Create a data-wrangling recipe to prepare your data as per your needs. When the recipe is complete, it will be applied to the input dataset to create a new transformed dataset.
Tip: If your dataset is already ready for machine learning/analysis and you do not need to prepare your data further, you may skip this step and create an app directly after importing your dataset
Continuing from the previous article, Create a new dataset, you next have the option to prepare data to suit your needs. Let’s use the same german_credit_score dataset for this.
1. Create a recipe
You can use “Process data” from the “Quick Access” in dataset listing page or select “Create Recipe” in the dataset detail page. Then, select "Create a new data wrangling recipe", name your recipe, and click "Create".
Note: For more information, see What is a recipe?

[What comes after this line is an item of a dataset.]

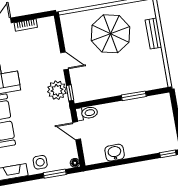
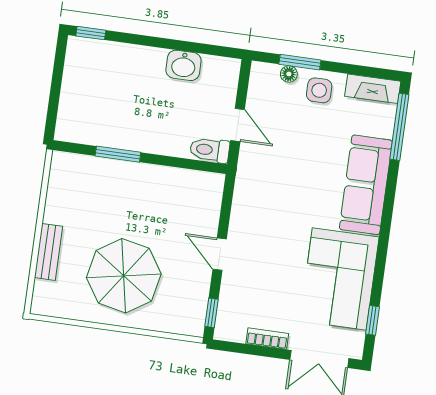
plant: (57, 90) -> (249, 207), removed
window: (70, 93) -> (212, 313), moved
floor lamp: (75, 163) -> (289, 74), moved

2. Start a recipe-building session
You will then enter the recipe-building session. The Engine will need 1-2 minutes to prepare the session before you can begin
3. Add suggested actions
The Engine will automatically generate suggestions on what actions to add to the recipe. These suggestions are shown in the suggestions tab.
Click on the (+) buttons next to the 2 suggestions to queue them up in the recipe:
-
Convert columns to numeric type
-
Drop columns
After you are done adding both suggestions, click "commit action" in the recipe panel.
Tip: Are you curious about why the Engine provided these suggestions? Click on "see analysis" in the suggestion box to find out.
Note: For more information, see What are suggestions?
4. Add actions
Next, we want to add one or more specific actions to the recipe:
-
Drop columns: Column1 is just the row number
Add Drop Columns action
-
Click on the "Add Action" tab.
-
In the search field, enter "Drop".
-
Select the Drop action
-
Under Input Columns, select "Column1"
-
Click “ADD” to add the action to the queue
Note: To see a full list of actions supported in the Engine, see action catalogue.
5. Commit actions
Select the "RECIPE" tab, and at the bottom of tab, click on "Commit Actions".
Caution: Once actions are committed, they can no longer be edited.
This will apply the actions to the entire dataset and generate a fresh set of suggestions based on the latest dataset. At this stage, you may choose to repeat steps (3) and (4) to further transform the dataset as desired.
For this tutorial, we are happy with the current state of the dataset. Proceed to the next step to finalize & end.
6. Finalize & end
Click on "Finalize & end" to finalize the recipe. This will generate a transformed dataset (german_credit_score - Processed) by applying the actions in your recipe to the selected input dataset.
At the time of finalizing the recipe, any queued action will automatically be committed.
Caution: Please note finalized recipes are no longer editable. You will need to create a new recipe to make changes.